Clinton retiming signals along Seivers Boulevard
It soon could be a bit quicker to drive through Clinton on Charles G. Seivers Boulevard.
No, the speed limit isn’t increasing. But the time vehicles must spend waiting for traffic lights should be decreasing.
Thanks to a $150,000 Congestion Mitigation and Air Quality Improvement grant the city of Clinton received last year from the Tennessee Department of Transportation, the traffic signals along Seivers Boulevard from Interstate 75 to the western city limits will be retimed and sequenced to improve traffic flow.
“We’re trying to get the flow where when you get off the interstate and head toward Oak Ridge, you will be able to move through the traffic lights without much delay,” City Manager Roger Houck said.
The goal – and the reason for this specific grant – is to cut down on traffic idling at red lights, which is expected to reduce tailpipe emissions and help clean up the air.
In the same vein, many new vehicles now come with a feature that automatically shuts off the engine when the car stops in traffic, then automatically restarts the engine when the driver lifts his foot off the brake pedal.
Although the city received the grant last summer, the contractor for the project waited until school was back in session to conduct a traffic-flow study to develop a plan for resetting the timing of the lights, Houck said. The heaviest traffic occurs when schools are in session.
Armed with data from the study, Cannon & Cannon Engineering of Knoxville will be retiming the lights this week, then monitoring the new traffic flow for two to three weeks so any further necessary changes can be made to “get them right,” Houck said.
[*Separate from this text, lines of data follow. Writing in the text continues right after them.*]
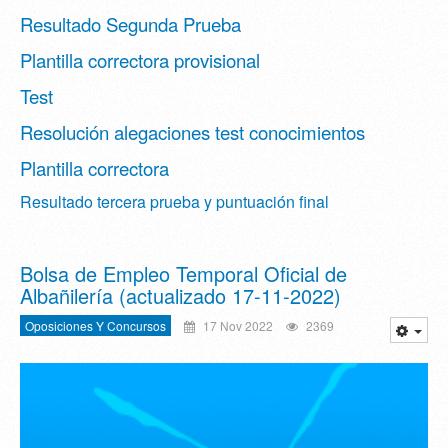
Resultado Segunda Prueba
Plantilla correctora provisional
Test
Resolución alegaciones test conocimientos
Plantilla correctora
Resultado tercera prueba y puntuación final
Bolsa de Empleo Temporal Oficial de
Albañilería (actualizado 17-11-2022)
Oposiciones Y Concursos
17 Nov 2022
2369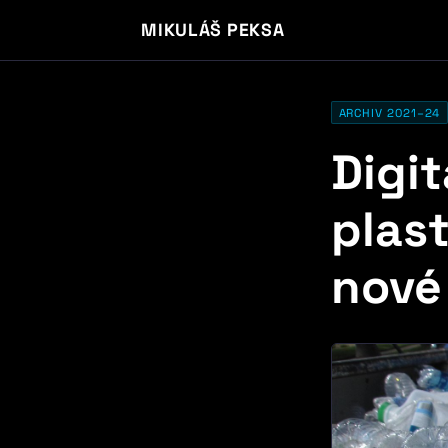
MIKULÁŠ PEKSA
ARCHIV 2021–24
Digi
plas
nové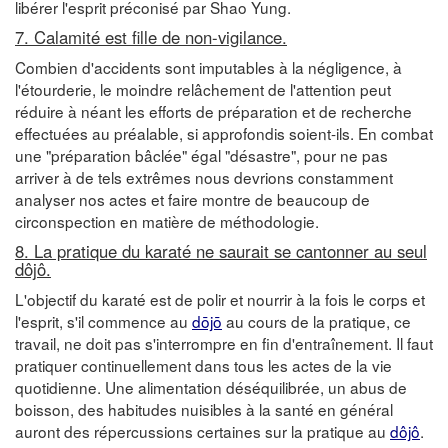
libérer l'esprit préconisé par Shao Yung.
7. Calamité est fille de non-vigilance.
Combien d'accidents sont imputables à la négligence, à
l'étourderie, le moindre relâchement de l'attention peut
réduire à néant les efforts de préparation et de recherche
effectuées au préalable, si approfondis soient-ils. En combat
une "préparation bâclée" égal "désastre", pour ne pas
arriver à de tels extrêmes nous devrions constamment
analyser nos actes et faire montre de beaucoup de
circonspection en matière de méthodologie.
8. La pratique du karaté ne saurait se cantonner au seul
dôjô.
L'objectif du karaté est de polir et nourrir à la fois le corps et
l'esprit, s'il commence au
dōjō
au cours de la pratique, ce
travail, ne doit pas s'interrompre en fin d'entraînement. Il faut
pratiquer continuellement dans tous les actes de la vie
quotidienne. Une alimentation déséquilibrée, un abus de
boisson, des habitudes nuisibles à la santé en général
auront des répercussions certaines sur la pratique au
dôjô
.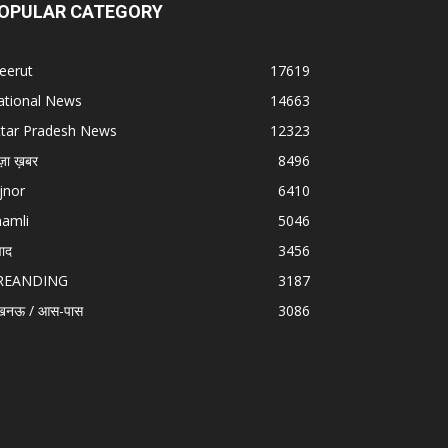
OPULAR CATEGORY
eerut
17619
ational News
14663
ttar Pradesh News
12323
ज़ा ख़बर
8496
jnor
6410
hamli
5046
वाद
3456
REANDING
3187
खनऊ / आस-पास
3086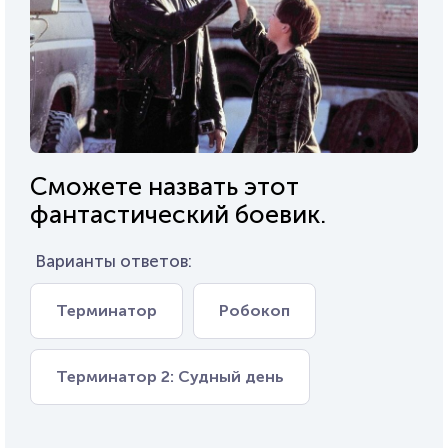
Сможете назвать этот
фантастический боевик.
Варианты ответов:
Терминатор
Робокоп
Терминатор 2: Судный день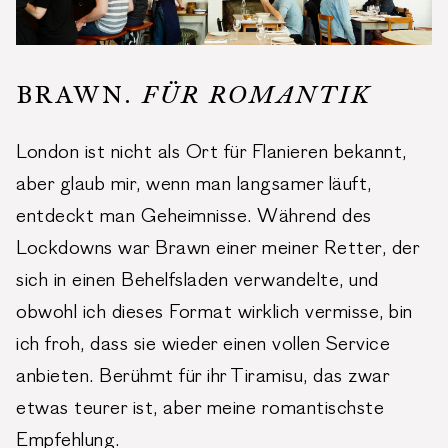
BRAWN.
FÜR ROMANTIK
London ist nicht als Ort für Flanieren bekannt,
aber glaub mir, wenn man langsamer läuft,
entdeckt man Geheimnisse. Während des
Lockdowns war Brawn einer meiner Retter, der
sich in einen Behelfsladen verwandelte, und
obwohl ich dieses Format wirklich vermisse, bin
ich froh, dass sie wieder einen vollen Service
anbieten. Berühmt für ihr Tiramisu, das zwar
etwas teurer ist, aber meine romantischste
Empfehlung.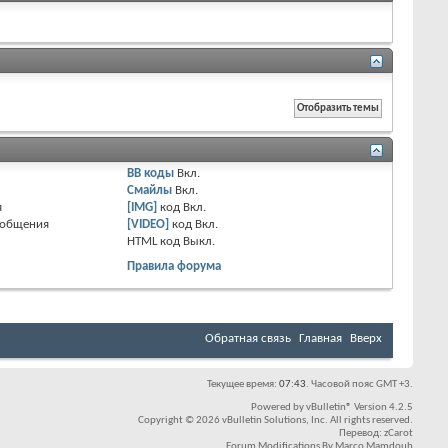
BB коды
Вкл.
Смайлы
Вкл.
я
[IMG]
код
Вкл.
ообщения
[VIDEO]
код
Вкл.
HTML код
Выкл.
Правила форума
Обратная связь
Главная
Вверх
Текущее время:
07:43
. Часовой пояс GMT +3.
Powered by
vBulletin®
Version 4.2.5
Copyright © 2026 vBulletin Solutions, Inc. All rights reserved.
Перевод:
zCarot
Forum Modifications By
Marco Mamdouh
The work on the lights will begin at Interstate 75 and continue west through town. The engineers will make the changes in the control boxes mounted on poles at the sides of the road, and will not have to do anything to the overhead lights, Houck said. That means there won’t be any traffic impediments as the work progresses.
“The motoring public may notice some differences [in timing] at some locations, especially with the protected-turn sequencing,” according to a city notice about the project.
The goal is to have motorists encounter mostly green lights as they drive through town on Seivers, although the protected-left-turn lights can put some delays into the process.
Oak Ridge used to have a similar setup, in which vehicles driving exactly at the speed limit – which at that time was 40 mph – could catch a green light coming into town on Oak Ridge Turnpike and continue hitting green lights all the way through town, without ever having to stop at a red light.
Houck said Clinton’s goal is to get to that same situation as closely as possible. Right now, traffic moving completely through town on Seivers often must stop multiple times at red lights, some of which are rather long.
According to the traffic survey, “On an average weekday on the [Seivers] boulevard, about 32,000 vehicles a day pass the intersection at Hillvale Road, near Walmart,” Houck said. “At Longmire [near Big Lots], about 27,000 vehicles pass, and at Broad Street [downtown], about 24,000 vehicles. That’s quite a few cars.
“Hopefully, this will make it flow better,” he said.